Bad Bunny cerró días decisivos en su carrera tras obtener el Grammy a Álbum del Año por Debí Tirar Más Fotos y avanzar en los preparativos para encabezar el espectáculo de medio tiempo del Super Bowl LX. Su presentación será histórica, ya que incluirá un repertorio completamente en español.
A pesar de la magnitud del evento, el artista no recibirá un pago directo, percibiendo únicamente el monto simbólico de 200 dólares establecido por el sindicato de músicos, una práctica que se repite en ediciones anteriores del Super Bowl.
La NFL asume los elevados costos de producción, que pueden superar los 10 millones de dólares, pero justifica la ausencia de honorarios directos por el alcance global de la transmisión, que suele traducirse en beneficios comerciales indirectos para los artistas.
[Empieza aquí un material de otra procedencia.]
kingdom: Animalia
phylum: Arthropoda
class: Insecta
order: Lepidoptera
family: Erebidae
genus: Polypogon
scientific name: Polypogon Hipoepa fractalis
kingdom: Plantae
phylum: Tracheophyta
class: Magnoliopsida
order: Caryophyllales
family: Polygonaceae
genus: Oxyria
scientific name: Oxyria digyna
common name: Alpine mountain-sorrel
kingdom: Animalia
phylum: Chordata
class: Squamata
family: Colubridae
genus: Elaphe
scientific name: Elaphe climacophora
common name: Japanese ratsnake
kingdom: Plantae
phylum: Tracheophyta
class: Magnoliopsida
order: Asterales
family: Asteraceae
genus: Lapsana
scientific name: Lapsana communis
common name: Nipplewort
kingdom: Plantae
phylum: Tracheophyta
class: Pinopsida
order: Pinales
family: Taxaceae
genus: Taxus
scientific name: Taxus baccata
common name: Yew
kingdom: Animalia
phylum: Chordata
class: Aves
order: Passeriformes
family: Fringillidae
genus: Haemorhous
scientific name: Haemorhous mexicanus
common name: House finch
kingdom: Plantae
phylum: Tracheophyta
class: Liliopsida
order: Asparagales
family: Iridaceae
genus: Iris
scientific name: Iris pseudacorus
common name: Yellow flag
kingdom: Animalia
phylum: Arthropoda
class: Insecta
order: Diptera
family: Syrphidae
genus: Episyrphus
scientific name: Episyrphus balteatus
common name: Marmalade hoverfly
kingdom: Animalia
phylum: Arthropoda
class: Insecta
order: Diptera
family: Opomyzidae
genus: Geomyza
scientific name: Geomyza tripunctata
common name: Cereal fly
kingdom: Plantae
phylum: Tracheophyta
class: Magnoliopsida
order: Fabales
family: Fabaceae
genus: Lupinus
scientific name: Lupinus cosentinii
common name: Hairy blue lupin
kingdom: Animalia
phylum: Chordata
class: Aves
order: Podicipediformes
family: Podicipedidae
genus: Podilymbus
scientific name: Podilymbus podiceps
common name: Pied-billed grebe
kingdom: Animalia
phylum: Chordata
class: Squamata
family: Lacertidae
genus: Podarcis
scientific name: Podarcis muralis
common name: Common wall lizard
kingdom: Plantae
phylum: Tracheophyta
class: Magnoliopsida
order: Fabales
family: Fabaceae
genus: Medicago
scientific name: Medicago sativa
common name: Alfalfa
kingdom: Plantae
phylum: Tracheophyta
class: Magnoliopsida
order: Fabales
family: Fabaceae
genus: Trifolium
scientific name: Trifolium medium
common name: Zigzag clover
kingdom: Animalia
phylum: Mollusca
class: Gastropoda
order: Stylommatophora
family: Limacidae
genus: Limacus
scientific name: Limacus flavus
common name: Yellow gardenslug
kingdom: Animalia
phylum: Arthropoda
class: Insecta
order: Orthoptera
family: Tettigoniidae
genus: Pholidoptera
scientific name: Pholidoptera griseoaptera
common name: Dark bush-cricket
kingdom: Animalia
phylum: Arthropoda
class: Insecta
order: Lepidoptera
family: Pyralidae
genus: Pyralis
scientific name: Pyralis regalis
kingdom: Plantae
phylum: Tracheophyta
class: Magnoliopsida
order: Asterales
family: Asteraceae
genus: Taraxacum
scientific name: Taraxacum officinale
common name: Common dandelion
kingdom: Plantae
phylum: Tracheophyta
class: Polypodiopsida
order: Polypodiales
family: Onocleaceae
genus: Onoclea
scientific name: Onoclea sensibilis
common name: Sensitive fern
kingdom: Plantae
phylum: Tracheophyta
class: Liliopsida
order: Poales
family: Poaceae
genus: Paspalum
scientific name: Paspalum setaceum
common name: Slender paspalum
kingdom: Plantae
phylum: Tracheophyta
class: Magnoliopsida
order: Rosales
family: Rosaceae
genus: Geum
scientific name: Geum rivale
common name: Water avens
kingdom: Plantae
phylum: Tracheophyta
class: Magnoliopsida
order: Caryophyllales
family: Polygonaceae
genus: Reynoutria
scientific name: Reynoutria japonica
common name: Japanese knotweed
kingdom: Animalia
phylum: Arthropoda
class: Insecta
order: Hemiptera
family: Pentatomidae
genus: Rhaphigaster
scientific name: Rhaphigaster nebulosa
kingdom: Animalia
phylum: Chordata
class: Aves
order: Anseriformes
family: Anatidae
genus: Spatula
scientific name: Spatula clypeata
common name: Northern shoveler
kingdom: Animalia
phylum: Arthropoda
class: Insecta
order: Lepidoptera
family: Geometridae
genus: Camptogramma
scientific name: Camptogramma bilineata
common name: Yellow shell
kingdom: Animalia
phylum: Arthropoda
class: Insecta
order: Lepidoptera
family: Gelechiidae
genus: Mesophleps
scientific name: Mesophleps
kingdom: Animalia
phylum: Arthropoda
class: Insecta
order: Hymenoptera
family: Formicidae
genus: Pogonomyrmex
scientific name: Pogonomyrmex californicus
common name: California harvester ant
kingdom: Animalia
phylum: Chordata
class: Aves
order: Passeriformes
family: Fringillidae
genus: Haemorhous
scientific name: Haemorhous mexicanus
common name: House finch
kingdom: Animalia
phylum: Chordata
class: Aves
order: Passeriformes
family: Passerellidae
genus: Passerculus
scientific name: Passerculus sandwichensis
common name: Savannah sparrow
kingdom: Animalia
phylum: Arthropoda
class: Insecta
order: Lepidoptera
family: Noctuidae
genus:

El antecedente más reciente lo confirma: Kendrick Lamar, en 2025, aumentó un 430% las reproducciones de su canción “Not like us” en Spotify tras su show y recaudó 360 millones de dólares con su gira anunciada durante la presentación, consolidando su posición como uno de los artistas con mayores ingresos del año.
En el caso de Benito Martínez Ocasio, su exposición ya es masiva, con 19,8 mil millones de reproducciones en Spotify y un ingreso acumulado de 66 millones de dólares. Además, la música latina ha incrementado su consumo global en un 2.500% durante la última década, reforzando el impacto potencial de su actuación en el evento deportivo más visto del mundo.